Yano became immersed in the curious world of Hello Kitty super-fandom in 1998 while teaching a course on Japanese pop culture at the University of Hawaii that briefly referenced the character. After learning of its popularity among the anthropology department’s middle-aged, Japanese, female staffers, and its elaborately crafted backstory, Yano said she had an epiphany of sorts.
“What I found was the richness of the narrative was pretty incredible,” she said. “But the other wow moment for me as an anthropologist” was the combination of Sanrio’s unusually “rich, fictive world” with the “very human element of the fandom. I thought, now that’s something worth studying.”
She has since interviewed Sanrio employees and executives, as well as hundreds of fans, to better understand Hello Kitty’s popularity. “What I found for a lot of the fans was they like this particular cute because it comes with a kind of quirkiness. It’s the cute that can become cool.”
Yano places Hello Kitty in the continuum of kawaii, or Japanese cute culture, that grew out of the rise of girls as a powerful consumer and cultural force in Japan in the 1970s and ’80s, one that later spawned a distinctive street culture.
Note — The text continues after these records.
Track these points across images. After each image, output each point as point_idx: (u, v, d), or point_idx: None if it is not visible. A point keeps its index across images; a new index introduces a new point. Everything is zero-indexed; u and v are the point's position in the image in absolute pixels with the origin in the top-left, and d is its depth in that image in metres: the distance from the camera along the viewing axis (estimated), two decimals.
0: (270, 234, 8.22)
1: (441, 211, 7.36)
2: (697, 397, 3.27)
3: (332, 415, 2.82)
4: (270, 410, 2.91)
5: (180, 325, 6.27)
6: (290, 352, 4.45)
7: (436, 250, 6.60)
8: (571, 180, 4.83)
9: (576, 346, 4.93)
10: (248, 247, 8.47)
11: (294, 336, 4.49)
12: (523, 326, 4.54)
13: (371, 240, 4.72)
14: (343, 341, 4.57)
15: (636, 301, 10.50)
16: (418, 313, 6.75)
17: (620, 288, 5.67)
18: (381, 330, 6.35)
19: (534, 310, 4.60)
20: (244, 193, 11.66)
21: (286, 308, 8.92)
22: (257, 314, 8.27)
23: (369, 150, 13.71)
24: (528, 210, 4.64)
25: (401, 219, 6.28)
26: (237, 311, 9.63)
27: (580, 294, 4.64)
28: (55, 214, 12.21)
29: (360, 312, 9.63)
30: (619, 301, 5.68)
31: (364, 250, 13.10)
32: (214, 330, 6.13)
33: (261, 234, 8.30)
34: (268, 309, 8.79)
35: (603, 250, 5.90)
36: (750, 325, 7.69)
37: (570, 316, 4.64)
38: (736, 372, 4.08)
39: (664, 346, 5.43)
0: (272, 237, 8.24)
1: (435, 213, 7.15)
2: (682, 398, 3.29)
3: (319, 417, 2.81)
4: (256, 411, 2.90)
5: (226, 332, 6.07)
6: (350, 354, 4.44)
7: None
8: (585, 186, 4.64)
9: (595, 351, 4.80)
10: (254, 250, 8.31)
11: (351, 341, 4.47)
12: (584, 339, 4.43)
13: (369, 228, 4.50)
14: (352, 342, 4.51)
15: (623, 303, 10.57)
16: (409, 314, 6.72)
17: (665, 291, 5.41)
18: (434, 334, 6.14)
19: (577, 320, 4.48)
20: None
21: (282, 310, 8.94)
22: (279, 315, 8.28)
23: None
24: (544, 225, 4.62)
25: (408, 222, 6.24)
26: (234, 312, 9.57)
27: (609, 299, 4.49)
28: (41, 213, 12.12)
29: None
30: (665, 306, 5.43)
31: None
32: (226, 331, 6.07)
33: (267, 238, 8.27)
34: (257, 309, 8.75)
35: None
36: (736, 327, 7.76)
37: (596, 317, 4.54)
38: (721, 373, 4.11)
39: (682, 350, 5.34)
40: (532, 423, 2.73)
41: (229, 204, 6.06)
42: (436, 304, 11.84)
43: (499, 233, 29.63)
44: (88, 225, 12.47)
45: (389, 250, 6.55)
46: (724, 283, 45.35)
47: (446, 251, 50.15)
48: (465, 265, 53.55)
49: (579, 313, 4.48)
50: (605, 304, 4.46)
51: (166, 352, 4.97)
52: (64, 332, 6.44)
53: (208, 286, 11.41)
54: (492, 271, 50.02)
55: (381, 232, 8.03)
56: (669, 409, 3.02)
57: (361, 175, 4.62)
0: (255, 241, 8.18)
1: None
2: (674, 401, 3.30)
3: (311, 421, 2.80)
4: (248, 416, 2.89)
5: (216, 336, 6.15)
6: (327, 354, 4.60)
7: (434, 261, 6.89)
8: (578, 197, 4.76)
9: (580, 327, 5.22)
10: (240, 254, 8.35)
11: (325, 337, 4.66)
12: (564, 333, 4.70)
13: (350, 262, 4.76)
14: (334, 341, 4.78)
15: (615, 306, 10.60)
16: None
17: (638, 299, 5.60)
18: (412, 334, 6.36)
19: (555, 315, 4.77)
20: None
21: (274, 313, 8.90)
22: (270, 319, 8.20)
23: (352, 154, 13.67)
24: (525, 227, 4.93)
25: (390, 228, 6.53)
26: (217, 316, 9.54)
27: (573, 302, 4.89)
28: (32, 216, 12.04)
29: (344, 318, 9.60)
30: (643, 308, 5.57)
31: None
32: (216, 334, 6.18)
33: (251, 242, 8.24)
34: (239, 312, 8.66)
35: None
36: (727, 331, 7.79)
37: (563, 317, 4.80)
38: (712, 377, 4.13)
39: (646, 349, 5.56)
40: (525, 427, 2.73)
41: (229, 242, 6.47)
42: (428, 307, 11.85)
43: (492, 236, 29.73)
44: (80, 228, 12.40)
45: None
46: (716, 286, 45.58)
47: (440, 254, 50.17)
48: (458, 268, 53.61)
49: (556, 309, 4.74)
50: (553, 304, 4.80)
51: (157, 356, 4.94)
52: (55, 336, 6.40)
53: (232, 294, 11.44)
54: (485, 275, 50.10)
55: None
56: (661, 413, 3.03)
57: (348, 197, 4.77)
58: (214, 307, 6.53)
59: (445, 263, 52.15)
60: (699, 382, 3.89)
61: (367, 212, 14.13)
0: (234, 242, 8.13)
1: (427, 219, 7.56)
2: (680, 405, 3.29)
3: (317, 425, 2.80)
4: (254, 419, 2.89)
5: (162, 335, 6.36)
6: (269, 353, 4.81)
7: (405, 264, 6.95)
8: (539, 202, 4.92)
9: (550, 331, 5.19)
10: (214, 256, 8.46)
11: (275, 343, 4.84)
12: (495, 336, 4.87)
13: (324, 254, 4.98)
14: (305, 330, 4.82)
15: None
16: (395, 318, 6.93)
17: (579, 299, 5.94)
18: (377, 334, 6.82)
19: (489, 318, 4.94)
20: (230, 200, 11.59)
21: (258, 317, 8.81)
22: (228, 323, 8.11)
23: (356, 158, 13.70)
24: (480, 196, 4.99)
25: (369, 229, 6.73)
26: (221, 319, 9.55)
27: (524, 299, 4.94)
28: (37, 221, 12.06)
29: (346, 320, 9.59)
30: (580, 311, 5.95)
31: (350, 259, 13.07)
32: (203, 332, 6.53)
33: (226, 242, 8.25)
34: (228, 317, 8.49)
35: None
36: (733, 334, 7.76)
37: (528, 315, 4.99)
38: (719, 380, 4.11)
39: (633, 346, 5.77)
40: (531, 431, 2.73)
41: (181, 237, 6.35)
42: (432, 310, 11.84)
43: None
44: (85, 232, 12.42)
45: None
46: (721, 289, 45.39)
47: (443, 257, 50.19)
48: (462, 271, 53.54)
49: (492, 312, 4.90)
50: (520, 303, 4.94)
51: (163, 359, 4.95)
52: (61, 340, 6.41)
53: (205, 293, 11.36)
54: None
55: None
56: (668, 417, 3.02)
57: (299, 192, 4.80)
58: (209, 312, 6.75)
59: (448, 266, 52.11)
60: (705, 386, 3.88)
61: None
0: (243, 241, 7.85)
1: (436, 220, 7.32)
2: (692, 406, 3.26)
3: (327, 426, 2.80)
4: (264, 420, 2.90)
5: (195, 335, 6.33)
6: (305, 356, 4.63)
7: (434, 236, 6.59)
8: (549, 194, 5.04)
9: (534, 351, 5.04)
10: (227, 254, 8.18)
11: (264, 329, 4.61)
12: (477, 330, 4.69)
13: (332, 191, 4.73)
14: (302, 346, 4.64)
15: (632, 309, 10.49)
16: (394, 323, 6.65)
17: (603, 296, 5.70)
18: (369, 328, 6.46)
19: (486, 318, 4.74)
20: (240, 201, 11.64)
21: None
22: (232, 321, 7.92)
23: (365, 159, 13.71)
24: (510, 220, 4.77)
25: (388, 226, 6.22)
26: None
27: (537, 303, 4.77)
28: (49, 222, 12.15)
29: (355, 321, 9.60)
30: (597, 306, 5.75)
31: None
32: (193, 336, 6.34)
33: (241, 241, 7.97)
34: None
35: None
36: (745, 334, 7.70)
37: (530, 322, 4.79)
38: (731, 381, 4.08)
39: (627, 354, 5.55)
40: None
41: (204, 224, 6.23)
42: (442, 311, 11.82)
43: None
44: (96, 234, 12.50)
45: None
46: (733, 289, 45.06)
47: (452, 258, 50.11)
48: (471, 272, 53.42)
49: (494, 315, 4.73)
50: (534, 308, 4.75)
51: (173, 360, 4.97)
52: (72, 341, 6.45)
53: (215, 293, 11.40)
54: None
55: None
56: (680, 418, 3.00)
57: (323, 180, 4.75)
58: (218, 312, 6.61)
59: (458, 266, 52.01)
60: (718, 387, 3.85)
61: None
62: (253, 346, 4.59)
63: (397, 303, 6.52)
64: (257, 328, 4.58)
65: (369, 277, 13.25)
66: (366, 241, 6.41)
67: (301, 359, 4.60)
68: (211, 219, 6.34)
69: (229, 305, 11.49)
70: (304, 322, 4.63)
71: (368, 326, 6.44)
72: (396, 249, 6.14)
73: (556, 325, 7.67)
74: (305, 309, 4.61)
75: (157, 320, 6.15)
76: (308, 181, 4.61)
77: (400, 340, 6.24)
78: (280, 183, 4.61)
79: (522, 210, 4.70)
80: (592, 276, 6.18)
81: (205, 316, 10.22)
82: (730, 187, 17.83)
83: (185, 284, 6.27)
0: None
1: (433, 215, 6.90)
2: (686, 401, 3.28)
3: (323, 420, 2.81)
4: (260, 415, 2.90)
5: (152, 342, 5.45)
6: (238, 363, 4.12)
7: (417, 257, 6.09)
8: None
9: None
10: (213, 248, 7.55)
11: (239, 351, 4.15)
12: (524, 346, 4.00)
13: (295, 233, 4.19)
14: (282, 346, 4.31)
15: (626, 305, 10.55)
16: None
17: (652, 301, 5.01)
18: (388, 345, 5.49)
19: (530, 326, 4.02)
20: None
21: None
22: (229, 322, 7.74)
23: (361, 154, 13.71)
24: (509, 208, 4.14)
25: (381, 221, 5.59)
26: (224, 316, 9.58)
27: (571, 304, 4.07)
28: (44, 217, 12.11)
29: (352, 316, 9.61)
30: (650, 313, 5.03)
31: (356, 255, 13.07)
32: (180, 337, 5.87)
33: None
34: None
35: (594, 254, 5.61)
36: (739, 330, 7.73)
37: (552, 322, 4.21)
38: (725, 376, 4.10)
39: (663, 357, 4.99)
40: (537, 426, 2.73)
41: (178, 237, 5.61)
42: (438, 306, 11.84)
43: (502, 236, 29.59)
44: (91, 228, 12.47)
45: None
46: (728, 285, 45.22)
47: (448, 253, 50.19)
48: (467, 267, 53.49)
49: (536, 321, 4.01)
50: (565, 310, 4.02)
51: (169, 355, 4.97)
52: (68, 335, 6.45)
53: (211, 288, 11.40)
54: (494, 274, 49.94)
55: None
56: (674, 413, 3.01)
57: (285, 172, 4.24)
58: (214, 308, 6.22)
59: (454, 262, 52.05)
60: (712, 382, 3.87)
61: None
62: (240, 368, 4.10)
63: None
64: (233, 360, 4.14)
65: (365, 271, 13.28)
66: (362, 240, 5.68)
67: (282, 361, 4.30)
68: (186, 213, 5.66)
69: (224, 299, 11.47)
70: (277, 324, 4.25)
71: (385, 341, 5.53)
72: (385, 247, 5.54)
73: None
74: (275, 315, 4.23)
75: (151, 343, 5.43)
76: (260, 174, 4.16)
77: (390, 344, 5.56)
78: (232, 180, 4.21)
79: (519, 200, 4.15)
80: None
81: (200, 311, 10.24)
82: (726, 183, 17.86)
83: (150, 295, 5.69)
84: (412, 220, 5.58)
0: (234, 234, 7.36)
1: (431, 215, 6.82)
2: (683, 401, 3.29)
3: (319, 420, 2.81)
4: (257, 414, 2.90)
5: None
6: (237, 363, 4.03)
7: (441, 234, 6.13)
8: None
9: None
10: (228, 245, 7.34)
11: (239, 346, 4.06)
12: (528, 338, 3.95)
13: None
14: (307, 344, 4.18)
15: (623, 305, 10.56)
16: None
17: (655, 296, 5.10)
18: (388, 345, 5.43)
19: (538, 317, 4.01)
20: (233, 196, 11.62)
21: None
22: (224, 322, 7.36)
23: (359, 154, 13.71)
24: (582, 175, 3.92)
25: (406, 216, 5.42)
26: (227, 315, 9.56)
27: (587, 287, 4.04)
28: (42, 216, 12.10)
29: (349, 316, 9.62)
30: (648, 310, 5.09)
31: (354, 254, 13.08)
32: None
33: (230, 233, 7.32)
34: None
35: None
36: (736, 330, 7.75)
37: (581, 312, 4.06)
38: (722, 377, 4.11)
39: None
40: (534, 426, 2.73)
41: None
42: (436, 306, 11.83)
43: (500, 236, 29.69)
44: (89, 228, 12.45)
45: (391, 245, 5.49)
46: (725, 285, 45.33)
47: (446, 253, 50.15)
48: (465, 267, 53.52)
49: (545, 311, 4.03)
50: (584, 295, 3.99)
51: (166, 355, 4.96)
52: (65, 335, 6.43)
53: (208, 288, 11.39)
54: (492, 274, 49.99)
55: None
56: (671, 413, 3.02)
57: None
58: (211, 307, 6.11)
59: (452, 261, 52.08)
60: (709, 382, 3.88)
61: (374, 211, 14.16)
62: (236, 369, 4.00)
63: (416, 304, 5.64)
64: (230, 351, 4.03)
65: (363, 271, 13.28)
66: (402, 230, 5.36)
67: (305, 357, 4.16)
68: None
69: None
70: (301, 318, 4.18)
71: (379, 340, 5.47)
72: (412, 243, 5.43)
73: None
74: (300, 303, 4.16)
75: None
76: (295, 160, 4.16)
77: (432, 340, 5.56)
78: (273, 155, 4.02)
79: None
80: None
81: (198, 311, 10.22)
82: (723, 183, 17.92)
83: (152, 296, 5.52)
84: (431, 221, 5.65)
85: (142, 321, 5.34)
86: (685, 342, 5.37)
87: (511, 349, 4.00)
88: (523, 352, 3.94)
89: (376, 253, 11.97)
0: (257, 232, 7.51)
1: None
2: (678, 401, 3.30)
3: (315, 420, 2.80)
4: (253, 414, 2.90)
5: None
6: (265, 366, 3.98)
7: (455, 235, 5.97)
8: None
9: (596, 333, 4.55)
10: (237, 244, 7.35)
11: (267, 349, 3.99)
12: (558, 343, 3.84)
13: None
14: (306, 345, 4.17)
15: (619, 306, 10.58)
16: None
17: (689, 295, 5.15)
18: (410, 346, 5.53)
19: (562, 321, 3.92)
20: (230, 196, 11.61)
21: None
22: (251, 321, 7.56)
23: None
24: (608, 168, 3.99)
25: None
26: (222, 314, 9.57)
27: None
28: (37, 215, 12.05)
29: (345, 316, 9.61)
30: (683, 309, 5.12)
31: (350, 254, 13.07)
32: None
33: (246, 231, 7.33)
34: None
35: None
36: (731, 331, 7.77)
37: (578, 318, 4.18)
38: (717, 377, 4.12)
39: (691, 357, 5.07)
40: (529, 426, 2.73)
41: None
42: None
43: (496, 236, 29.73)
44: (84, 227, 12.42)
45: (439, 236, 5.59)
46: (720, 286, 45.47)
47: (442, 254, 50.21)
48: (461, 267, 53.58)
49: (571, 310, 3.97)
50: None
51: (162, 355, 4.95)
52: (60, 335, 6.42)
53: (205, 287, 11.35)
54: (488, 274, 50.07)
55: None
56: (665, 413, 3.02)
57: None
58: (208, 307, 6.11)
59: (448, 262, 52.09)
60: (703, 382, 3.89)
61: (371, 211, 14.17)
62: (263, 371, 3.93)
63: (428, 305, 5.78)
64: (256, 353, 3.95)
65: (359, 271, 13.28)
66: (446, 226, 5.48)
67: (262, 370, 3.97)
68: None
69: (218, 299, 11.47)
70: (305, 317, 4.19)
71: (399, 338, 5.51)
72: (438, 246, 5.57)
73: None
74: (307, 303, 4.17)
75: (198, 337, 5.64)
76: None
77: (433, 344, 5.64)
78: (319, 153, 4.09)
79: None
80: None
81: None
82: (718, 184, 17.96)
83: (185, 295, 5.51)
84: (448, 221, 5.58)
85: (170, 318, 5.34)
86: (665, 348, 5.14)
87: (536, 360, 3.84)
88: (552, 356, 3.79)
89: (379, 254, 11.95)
The aesthetic embraced cuteness and spunkiness, but played with notions of female sweetness or demureness, often in an ironic or subversive manner — although at times not ironically.
“There’s a Japanese concept of play, asobi, which I think is important for us to keep in mind. There’s a willingness to play with image, to throw things together in what might even be considered almost a postmodern aesthetic,” said Yano.
Not everyone thinks Hello Kitty is so likable or benign. Some critics despise the shameless commercial ubiquity of the image, while a common Western and Japanese feminist critique centers on the character’s female identity and her absent mouth as an implicit statement of submissiveness, not a chameleon-like blank slate.
“That’s one of the first things that a lot of the critics will say, and logically so, if the idea of having a mouth means having a voice, [which] means having agency. In the West, we put those equivalences together, so having no mouth means having no agency,” said Yano. “It’s interesting to me how you will have the fans and the critics looking at the same thing, but just coming down on different sides of the fence.”
Unlike the familiar criticisms of sexually or violently themed toys like Barbie or BB guns, “Cute stuff kind of goes under the radar of the normal Western critique,” said Yano. “I think that was part of my impulse in looking at Hello Kitty. I thought cute was in some ways under-theorized, under-researched, and maybe — even from a critical stance in terms of children and what might or might not be appropriate — really forgotten.”